### WHAT IS EXPECTED
Return the whole listing, keeping every character the same.

### RECORDS FOR THIS EXERCISE
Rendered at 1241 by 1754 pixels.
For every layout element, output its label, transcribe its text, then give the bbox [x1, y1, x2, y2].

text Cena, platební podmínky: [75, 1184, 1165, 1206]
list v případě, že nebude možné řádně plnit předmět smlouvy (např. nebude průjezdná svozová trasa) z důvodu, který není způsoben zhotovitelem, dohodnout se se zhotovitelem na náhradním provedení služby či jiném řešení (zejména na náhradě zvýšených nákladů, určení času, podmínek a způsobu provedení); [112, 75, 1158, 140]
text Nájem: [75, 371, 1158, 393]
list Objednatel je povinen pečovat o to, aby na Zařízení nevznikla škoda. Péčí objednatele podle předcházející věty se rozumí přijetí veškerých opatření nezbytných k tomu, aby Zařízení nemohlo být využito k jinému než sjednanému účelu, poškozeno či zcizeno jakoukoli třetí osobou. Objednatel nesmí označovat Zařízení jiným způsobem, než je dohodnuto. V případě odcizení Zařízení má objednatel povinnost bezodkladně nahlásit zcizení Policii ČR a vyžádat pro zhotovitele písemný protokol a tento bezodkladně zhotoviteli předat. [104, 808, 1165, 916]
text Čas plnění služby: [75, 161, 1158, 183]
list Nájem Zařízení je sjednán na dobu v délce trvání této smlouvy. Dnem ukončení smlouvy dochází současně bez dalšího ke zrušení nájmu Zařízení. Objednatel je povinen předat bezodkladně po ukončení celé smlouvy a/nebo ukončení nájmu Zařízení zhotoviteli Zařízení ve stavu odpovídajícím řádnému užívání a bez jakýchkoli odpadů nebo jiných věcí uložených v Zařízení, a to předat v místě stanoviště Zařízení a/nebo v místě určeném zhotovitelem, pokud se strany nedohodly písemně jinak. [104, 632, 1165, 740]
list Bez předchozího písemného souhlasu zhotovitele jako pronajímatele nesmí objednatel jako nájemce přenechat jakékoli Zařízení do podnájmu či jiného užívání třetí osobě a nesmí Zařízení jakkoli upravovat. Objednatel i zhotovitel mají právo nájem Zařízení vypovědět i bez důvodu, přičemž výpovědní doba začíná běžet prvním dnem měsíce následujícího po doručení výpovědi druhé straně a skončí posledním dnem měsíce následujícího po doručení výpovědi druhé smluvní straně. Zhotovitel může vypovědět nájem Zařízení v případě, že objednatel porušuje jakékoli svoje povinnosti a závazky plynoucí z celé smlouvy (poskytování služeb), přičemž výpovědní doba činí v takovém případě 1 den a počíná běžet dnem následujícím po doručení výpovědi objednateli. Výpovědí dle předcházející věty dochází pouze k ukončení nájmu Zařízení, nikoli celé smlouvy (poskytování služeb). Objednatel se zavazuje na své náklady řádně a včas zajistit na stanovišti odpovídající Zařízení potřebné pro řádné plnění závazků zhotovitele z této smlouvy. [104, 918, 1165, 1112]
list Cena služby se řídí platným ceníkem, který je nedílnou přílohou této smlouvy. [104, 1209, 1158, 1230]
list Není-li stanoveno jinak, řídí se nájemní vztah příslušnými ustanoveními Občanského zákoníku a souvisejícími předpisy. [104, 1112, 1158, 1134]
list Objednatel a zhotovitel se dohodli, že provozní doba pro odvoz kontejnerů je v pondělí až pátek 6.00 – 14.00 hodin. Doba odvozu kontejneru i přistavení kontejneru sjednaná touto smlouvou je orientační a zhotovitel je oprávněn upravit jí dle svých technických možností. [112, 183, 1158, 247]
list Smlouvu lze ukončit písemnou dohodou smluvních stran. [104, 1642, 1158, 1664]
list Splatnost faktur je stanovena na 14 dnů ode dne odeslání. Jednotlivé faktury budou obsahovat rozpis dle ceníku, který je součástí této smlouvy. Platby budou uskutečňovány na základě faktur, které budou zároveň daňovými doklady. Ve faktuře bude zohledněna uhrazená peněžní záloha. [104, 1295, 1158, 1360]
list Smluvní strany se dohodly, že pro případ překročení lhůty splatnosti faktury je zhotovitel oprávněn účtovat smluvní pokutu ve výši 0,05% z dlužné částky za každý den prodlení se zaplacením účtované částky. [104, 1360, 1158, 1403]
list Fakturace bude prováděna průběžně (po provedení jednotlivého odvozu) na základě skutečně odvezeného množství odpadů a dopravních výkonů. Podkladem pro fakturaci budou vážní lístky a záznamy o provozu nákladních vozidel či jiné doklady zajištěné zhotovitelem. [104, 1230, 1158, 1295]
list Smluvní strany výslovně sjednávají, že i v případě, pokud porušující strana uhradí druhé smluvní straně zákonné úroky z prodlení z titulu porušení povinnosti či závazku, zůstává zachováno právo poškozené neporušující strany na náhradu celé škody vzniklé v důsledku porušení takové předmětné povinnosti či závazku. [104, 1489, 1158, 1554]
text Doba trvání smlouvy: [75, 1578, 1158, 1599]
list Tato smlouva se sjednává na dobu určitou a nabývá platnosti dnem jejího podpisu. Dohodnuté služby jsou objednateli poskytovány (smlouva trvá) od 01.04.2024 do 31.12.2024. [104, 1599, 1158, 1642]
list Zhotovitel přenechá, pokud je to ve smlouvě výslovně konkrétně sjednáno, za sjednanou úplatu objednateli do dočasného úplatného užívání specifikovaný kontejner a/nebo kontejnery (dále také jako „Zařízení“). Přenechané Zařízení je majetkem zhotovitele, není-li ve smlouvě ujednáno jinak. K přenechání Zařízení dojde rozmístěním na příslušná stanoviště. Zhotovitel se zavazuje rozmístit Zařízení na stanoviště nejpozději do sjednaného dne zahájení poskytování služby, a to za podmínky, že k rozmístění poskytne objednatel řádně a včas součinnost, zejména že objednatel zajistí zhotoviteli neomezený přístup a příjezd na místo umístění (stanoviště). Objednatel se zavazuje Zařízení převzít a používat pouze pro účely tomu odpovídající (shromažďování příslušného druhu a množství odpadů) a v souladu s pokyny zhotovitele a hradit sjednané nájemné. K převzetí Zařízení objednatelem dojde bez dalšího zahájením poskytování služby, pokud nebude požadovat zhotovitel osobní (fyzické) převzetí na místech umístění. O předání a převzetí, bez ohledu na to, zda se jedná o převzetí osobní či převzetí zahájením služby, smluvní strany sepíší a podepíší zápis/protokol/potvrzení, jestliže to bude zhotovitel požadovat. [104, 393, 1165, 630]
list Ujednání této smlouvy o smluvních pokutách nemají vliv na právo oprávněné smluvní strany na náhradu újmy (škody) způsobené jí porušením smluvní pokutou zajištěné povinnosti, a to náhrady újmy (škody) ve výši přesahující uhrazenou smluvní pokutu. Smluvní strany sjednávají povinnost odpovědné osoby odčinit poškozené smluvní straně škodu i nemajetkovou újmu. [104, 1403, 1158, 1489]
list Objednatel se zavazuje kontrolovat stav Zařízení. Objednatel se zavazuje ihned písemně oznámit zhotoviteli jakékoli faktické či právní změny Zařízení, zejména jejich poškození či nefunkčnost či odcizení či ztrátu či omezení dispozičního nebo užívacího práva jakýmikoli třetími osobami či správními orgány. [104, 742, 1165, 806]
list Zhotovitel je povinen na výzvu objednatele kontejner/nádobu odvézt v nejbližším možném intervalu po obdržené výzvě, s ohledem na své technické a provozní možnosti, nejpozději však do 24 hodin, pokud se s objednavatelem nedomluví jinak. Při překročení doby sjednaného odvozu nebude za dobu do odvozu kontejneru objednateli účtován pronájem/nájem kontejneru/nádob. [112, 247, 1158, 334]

### SOLVED EXERCISE
Rendered at 1241 by 1754 pixels.
For every layout element, output its label, transcribe its text, then give the bbox [x1, y1, x2, y2].

text Cena, platební podmínky: [75, 1184, 1165, 1206]
list v případě, že nebude možné řádně plnit předmět smlouvy (např. nebude průjezdná svozová trasa) z důvodu, který není způsoben zhotovitelem, dohodnout se se zhotovitelem na náhradním provedení služby či jiném řešení (zejména na náhradě zvýšených nákladů, určení času, podmínek a způsobu provedení); [112, 75, 1158, 140]
text Nájem: [75, 371, 1158, 393]
list Objednatel je povinen pečovat o to, aby na Zařízení nevznikla škoda. Péčí objednatele podle předcházející věty se rozumí přijetí veškerých opatření nezbytných k tomu, aby Zařízení nemohlo být využito k jinému než sjednanému účelu, poškozeno či zcizeno jakoukoli třetí osobou. Objednatel nesmí označovat Zařízení jiným způsobem, než je dohodnuto. V případě odcizení Zařízení má objednatel povinnost bezodkladně nahlásit zcizení Policii ČR a vyžádat pro zhotovitele písemný protokol a tento bezodkladně zhotoviteli předat. [104, 808, 1165, 916]
text Čas plnění služby: [75, 161, 1158, 183]
list Nájem Zařízení je sjednán na dobu v délce trvání této smlouvy. Dnem ukončení smlouvy dochází současně bez dalšího ke zrušení nájmu Zařízení. Objednatel je povinen předat bezodkladně po ukončení celé smlouvy a/nebo ukončení nájmu Zařízení zhotoviteli Zařízení ve stavu odpovídajícím řádnému užívání a bez jakýchkoli odpadů nebo jiných věcí uložených v Zařízení, a to předat v místě stanoviště Zařízení a/nebo v místě určeném zhotovitelem, pokud se strany nedohodly písemně jinak. [104, 632, 1165, 740]
list Bez předchozího písemného souhlasu zhotovitele jako pronajímatele nesmí objednatel jako nájemce přenechat jakékoli Zařízení do podnájmu či jiného užívání třetí osobě a nesmí Zařízení jakkoli upravovat. Objednatel i zhotovitel mají právo nájem Zařízení vypovědět i bez důvodu, přičemž výpovědní doba začíná běžet prvním dnem měsíce následujícího po doručení výpovědi druhé straně a skončí posledním dnem měsíce následujícího po doručení výpovědi druhé smluvní straně. Zhotovitel může vypovědět nájem Zařízení v případě, že objednatel porušuje jakékoli svoje povinnosti a závazky plynoucí z celé smlouvy (poskytování služeb), přičemž výpovědní doba činí v takovém případě 1 den a počíná běžet dnem následujícím po doručení výpovědi objednateli. Výpovědí dle předcházející věty dochází pouze k ukončení nájmu Zařízení, nikoli celé smlouvy (poskytování služeb). Objednatel se zavazuje na své náklady řádně a včas zajistit na stanovišti odpovídající Zařízení potřebné pro řádné plnění závazků zhotovitele z této smlouvy. [104, 918, 1165, 1112]
list Cena služby se řídí platným ceníkem, který je nedílnou přílohou této smlouvy. [104, 1209, 1158, 1230]
list Není-li stanoveno jinak, řídí se nájemní vztah příslušnými ustanoveními Občanského zákoníku a souvisejícími předpisy. [104, 1112, 1158, 1134]
list Objednatel a zhotovitel se dohodli, že provozní doba pro odvoz kontejnerů je v pondělí až pátek 6.00 – 14.00 hodin. Doba odvozu kontejneru i přistavení kontejneru sjednaná touto smlouvou je orientační a zhotovitel je oprávněn upravit jí dle svých technických možností. [112, 183, 1158, 247]
list Smlouvu lze ukončit písemnou dohodou smluvních stran. [104, 1642, 1158, 1664]
list Splatnost faktur je stanovena na 14 dnů ode dne odeslání. Jednotlivé faktury budou obsahovat rozpis dle ceníku, který je součástí této smlouvy. Platby budou uskutečňovány na základě faktur, které budou zároveň daňovými doklady. Ve faktuře bude zohledněna uhrazená peněžní záloha. [104, 1295, 1158, 1360]
list Smluvní strany se dohodly, že pro případ překročení lhůty splatnosti faktury je zhotovitel oprávněn účtovat smluvní pokutu ve výši 0,05% z dlužné částky za každý den prodlení se zaplacením účtované částky. [104, 1360, 1158, 1403]
list Fakturace bude prováděna průběžně (po provedení jednotlivého odvozu) na základě skutečně odvezeného množství odpadů a dopravních výkonů. Podkladem pro fakturaci budou vážní lístky a záznamy o provozu nákladních vozidel či jiné doklady zajištěné zhotovitelem. [104, 1230, 1158, 1295]
list Smluvní strany výslovně sjednávají, že i v případě, pokud porušující strana uhradí druhé smluvní straně zákonné úroky z prodlení z titulu porušení povinnosti či závazku, zůstává zachováno právo poškozené neporušující strany na náhradu celé škody vzniklé v důsledku porušení takové předmětné povinnosti či závazku. [104, 1489, 1158, 1554]
text Doba trvání smlouvy: [75, 1578, 1158, 1599]
list Tato smlouva se sjednává na dobu určitou a nabývá platnosti dnem jejího podpisu. Dohodnuté služby jsou objednateli poskytovány (smlouva trvá) od 01.04.2024 do 31.12.2024. [104, 1599, 1158, 1642]
list Zhotovitel přenechá, pokud je to ve smlouvě výslovně konkrétně sjednáno, za sjednanou úplatu objednateli do dočasného úplatného užívání specifikovaný kontejner a/nebo kontejnery (dále také jako „Zařízení“). Přenechané Zařízení je majetkem zhotovitele, není-li ve smlouvě ujednáno jinak. K přenechání Zařízení dojde rozmístěním na příslušná stanoviště. Zhotovitel se zavazuje rozmístit Zařízení na stanoviště nejpozději do sjednaného dne zahájení poskytování služby, a to za podmínky, že k rozmístění poskytne objednatel řádně a včas součinnost, zejména že objednatel zajistí zhotoviteli neomezený přístup a příjezd na místo umístění (stanoviště). Objednatel se zavazuje Zařízení převzít a používat pouze pro účely tomu odpovídající (shromažďování příslušného druhu a množství odpadů) a v souladu s pokyny zhotovitele a hradit sjednané nájemné. K převzetí Zařízení objednatelem dojde bez dalšího zahájením poskytování služby, pokud nebude požadovat zhotovitel osobní (fyzické) převzetí na místech umístění. O předání a převzetí, bez ohledu na to, zda se jedná o převzetí osobní či převzetí zahájením služby, smluvní strany sepíší a podepíší zápis/protokol/potvrzení, jestliže to bude zhotovitel požadovat. [104, 393, 1165, 630]
list Ujednání této smlouvy o smluvních pokutách nemají vliv na právo oprávněné smluvní strany na náhradu újmy (škody) způsobené jí porušením smluvní pokutou zajištěné povinnosti, a to náhrady újmy (škody) ve výši přesahující uhrazenou smluvní pokutu. Smluvní strany sjednávají povinnost odpovědné osoby odčinit poškozené smluvní straně škodu i nemajetkovou újmu. [104, 1403, 1158, 1489]
list Objednatel se zavazuje kontrolovat stav Zařízení. Objednatel se zavazuje ihned písemně oznámit zhotoviteli jakékoli faktické či právní změny Zařízení, zejména jejich poškození či nefunkčnost či odcizení či ztrátu či omezení dispozičního nebo užívacího práva jakýmikoli třetími osobami či správními orgány. [104, 742, 1165, 806]
list Zhotovitel je povinen na výzvu objednatele kontejner/nádobu odvézt v nejbližším možném intervalu po obdržené výzvě, s ohledem na své technické a provozní možnosti, nejpozději však do 24 hodin, pokud se s objednavatelem nedomluví jinak. Při překročení doby sjednaného odvozu nebude za dobu do odvozu kontejneru objednateli účtován pronájem/nájem kontejneru/nádob. [112, 247, 1158, 334]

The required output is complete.